DIRECTIONS: Once the line containing "index mcp: (344, 308)" is found in the records below, return it and each following line exactly, up to and including the line containing "pinky tip: (386, 295)", and nothing else.

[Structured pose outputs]
• • • • •

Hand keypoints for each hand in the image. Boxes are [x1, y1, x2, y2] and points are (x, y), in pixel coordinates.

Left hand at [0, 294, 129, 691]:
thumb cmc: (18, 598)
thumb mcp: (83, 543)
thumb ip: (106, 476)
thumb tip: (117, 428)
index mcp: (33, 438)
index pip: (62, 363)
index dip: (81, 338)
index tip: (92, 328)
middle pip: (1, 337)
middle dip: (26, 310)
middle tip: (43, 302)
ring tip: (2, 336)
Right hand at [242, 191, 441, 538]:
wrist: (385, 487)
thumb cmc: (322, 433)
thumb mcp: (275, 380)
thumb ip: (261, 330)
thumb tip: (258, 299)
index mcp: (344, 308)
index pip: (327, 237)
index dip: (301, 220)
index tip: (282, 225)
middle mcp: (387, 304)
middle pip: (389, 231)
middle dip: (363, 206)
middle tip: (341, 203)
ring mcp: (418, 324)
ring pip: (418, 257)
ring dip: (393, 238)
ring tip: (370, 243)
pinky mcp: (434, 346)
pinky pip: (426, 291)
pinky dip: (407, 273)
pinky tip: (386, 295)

• • • • •

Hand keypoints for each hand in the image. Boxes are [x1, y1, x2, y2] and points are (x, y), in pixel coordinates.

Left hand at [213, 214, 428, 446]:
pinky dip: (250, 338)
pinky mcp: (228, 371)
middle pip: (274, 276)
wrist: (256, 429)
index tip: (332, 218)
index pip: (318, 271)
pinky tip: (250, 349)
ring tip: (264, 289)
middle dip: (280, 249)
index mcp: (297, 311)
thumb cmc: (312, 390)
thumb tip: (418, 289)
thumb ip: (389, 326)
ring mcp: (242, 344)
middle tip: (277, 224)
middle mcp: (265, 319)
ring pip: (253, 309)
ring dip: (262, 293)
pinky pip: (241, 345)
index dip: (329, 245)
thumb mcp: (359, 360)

• • • • •

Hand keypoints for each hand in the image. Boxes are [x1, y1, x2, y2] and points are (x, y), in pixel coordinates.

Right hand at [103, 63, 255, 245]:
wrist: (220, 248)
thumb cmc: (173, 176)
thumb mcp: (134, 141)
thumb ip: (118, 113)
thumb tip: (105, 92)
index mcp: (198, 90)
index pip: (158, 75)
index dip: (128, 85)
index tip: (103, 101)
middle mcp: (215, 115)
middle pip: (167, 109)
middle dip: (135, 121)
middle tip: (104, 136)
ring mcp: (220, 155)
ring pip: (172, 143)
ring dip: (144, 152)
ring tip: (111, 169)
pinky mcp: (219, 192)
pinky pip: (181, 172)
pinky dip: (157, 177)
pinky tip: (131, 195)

• • • • •

SOLUTION BELOW:
index mcp: (344, 308)
index pip: (327, 237)
index dip: (301, 220)
index tip: (282, 225)
middle mcp: (387, 304)
middle pip: (389, 231)
middle dip: (363, 206)
middle tip: (341, 203)
ring mcp: (418, 324)
ring pip: (418, 257)
ring dip: (393, 238)
ring tip: (370, 243)
pinky mcp: (434, 346)
pinky pip: (426, 291)
pinky dip: (407, 273)
pinky tip: (386, 295)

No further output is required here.